Turvo, a two-year-old, Sunnyvale, Ca.-based company, is emerging today with an idea so ambitious that investors have provided it with $25 million in Series A funding to chase it.
What it wants to do: connect people looking to have things shipped, which doesn’t sound so unlike what a lot of both traditional and newer companies want to do. Turvo is setting out to differentiate itself in a number of ways that may make it a compelling longer-term bet, however.
First, unlike companies like the freight-forwarding company Flexport or the on-demand trucking startup Transfix, which are other logistics plays with interesting businesses, Turvo isn’t looking to tackle just one part of the supply chain but rather to work across its entirety. The idea is for shippers, brokers, and carriers alike to work together in real time — using a software interface on their desktops and mobile phones that’s too simple and convenient to resist.
Toward that end, for example, it says its platform enables cross-company collaboration (think Slack, if Slack could enable employees to talk with employees of other companies about particular projects); real-time visibility (its mobile app tracks shipments from dispatch to delivery); and billing and payments (think digital invoices that can be shared instantly, and payments that can be scheduled).

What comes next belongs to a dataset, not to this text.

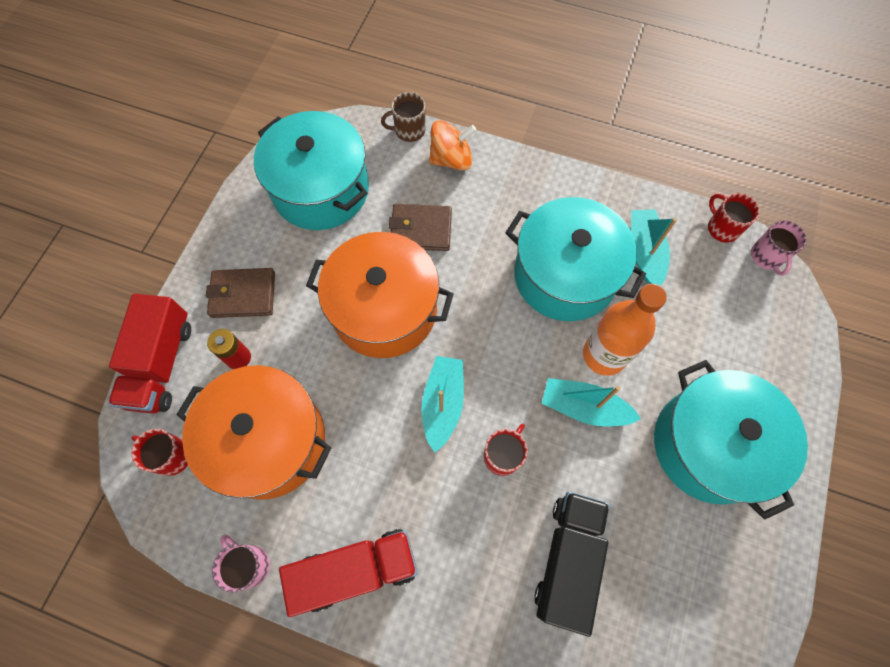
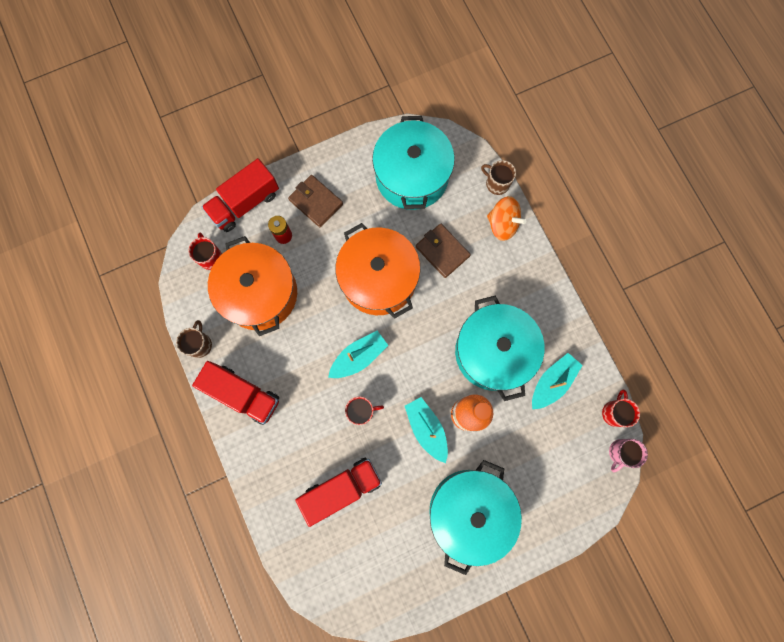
camera: 45 degrees right, 10 degrees up
(249, 565) = (200, 344): pink mug -> brown mug
(567, 559) = (341, 488): black truck -> red truck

Based in Sunnyvale and with offices in Hyderabad, India, the 50-person company is led by cofounder and CEO Eric Gilmore, who was previously VP of retail products Quotient (formerly Coupons.com) and earlier spent eight years at Microsoft, including as a product manager in Bing’s search business and as director of communications for then-CEO Steve Ballmer.
Though launching publicly today, Turvo is already working with a small number of companies with some reach, including Oberto Brands, a company that makes “all natural” beef jerky; Le Metier De Beaute, a high-end cosmetics company; the craft brewery Anchor Brewing; and the logistics provider Service First Logistics (SFL).
It hopes to grow quickly, in part because of its transactional business model. Customers pay a fee per shipment rather than a monthly fee, making it easy for shippers to invite other users into the business in a frictionless way.
Of course, it’s also entering into a crowded, fractured, and, in some ways, intractable market.
That’s what Gilmore likes about it, he suggests. “On the one hand, we compete with the SAPs and the Oracles and the traditional (transportation management software) companies, but they’re kind of part of the problem, too. Logistics and ERP data is the last thing to the cloud. If you build a native cloud platform and people trust it, then you can change the game.”
As for on-demand shipping or freight forwarding companies? “We partner with and we compete with them,” says Gilmore.
Turvo’s Series A funding was led by the private equity firm Activant Capital, with participation from its earliest investor Felicis Ventures, as well as Upside Partnership, Slow Ventures and individual investors who include Nest Labs cofounder Tony Fadell and Box CEO and cofounder Aaron Levie.
Worth noting: Felicis is also an investor in Flexport.